I was invited to contribute a story to the annual science-fiction edition of Technology Review, the magazine published by MIT. I wanted to write something about biotech, and started to think about a variation on the famous William Gibson quote—“The street finds its own use for technology.” But suppose—what would happen if technology found its own use for itself. What would happen if it started to modify itself? To evolve?
The hot zone is a place of disruption; the technology not only affects the physical environment nearby but the economy, causing a political and legal quagmire. Janine, too, is a massive disruption in Ray Roberts’s life. What role do you see these disruptions having in transitioning Ray and Janine’s society?
We’re a species that has a deep history of massive transitions caused by technology. From stone axes to agriculture, gunpowder to the internet. We’re never quite in control of the things we create. And biotech doubles down on that sense of loss of control, which is why it is hedged around with so many regulations, and is regarded by the public with extreme wariness and, quite often (especially when it’s applied to modifying human bodies and human reproduction) moral queasiness. The hot zone is a zone of containment. An attempt to quarantine, outside laboratory conditions, something that, because it’s evolving in every direction, is too interesting and valuable to be destroyed. And of course attempts at containment out in the world almost always fail. The question is, perhaps, can something useful come out of that failure?
In this story, the reader parses Janine’s story of the yeast scientist as received by Robert. Revealing matters to readers this way really worked for me in terms of me “buying” the emotional content of the work. This seems to illustrate pretty well the relationship between author and reader. What other aspects of your process are there to sort of, well, make the reader meet you halfway? What inspired you to use the story-within-a-story technique?

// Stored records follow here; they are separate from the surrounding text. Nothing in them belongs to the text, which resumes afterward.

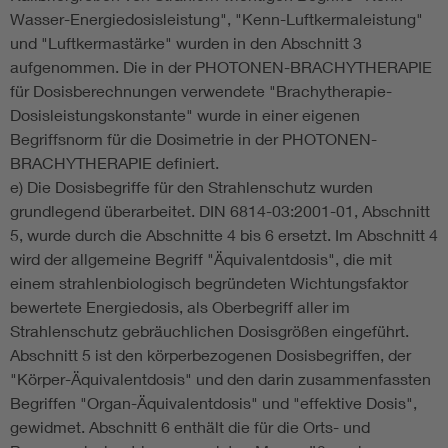
Wasser-Energiedosisleistung", "Kenn-Luftkermaleistung"
und "Luftkermastärke" wurden in den Abschnitt 3
aufgenommen. Die in der PHOTONEN-BRACHYTHERAPIE
für Dosisberechnungen verwendete "Brachytherapie-
Dosisleistungskonstante" wurde in einer eigenen
Begriffsnorm für die Dosimetrie in der PHOTONEN-
BRACHYTHERAPIE definiert.
e) Die Dosisbegriffe für den Strahlenschutz wurden
grundlegend überarbeitet. DIN 6814-03:2001-01, Abschnitt
5, wurde durch die Abschnitte 4 bis 6 ersetzt. Im Abschnitt 4
wird der allgemeine Begriff "Äquivalentdosis", die mit
einem strahlenbiologisch begründeten Wichtungsfaktor
bewertete Energiedosis, als Oberbegriff aller im
Strahlenschutz gebräuchlichen Dosisgrößen eingeführt.
Abschnitt 5 ist den körperbezogenen Dosisbegriffen, der
"Körper-Äquivalentdosis" und den darin zusammenfassten
Begriffen "Organ-Äquivalentdosis" und "effektive Dosis",
gewidmet. Abschnitt 6 enthält die für die Orts- und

The stories we choose to tell, and how we choose to tell them, can reveal as much about character as our actions. And it also reframes the story that contains it in what I hope is a useful and amusing way.
One way to read the ending is that Ray seems to believe he can’t be a transitional form, that in some sense he was not ready, or missed his window. Do you think he’s correct?
It’s possible that he knows all along that he’s the equivalent of an evolutionary dead end. But that doesn’t mean he’s irrelevant. Crocodiles once shared the world with dinosaurs. Their evolutionary clock has ticked over very slowly compared to that of, say, birds. Yet they are still pretty fearsome predators, in their particular ecological niche.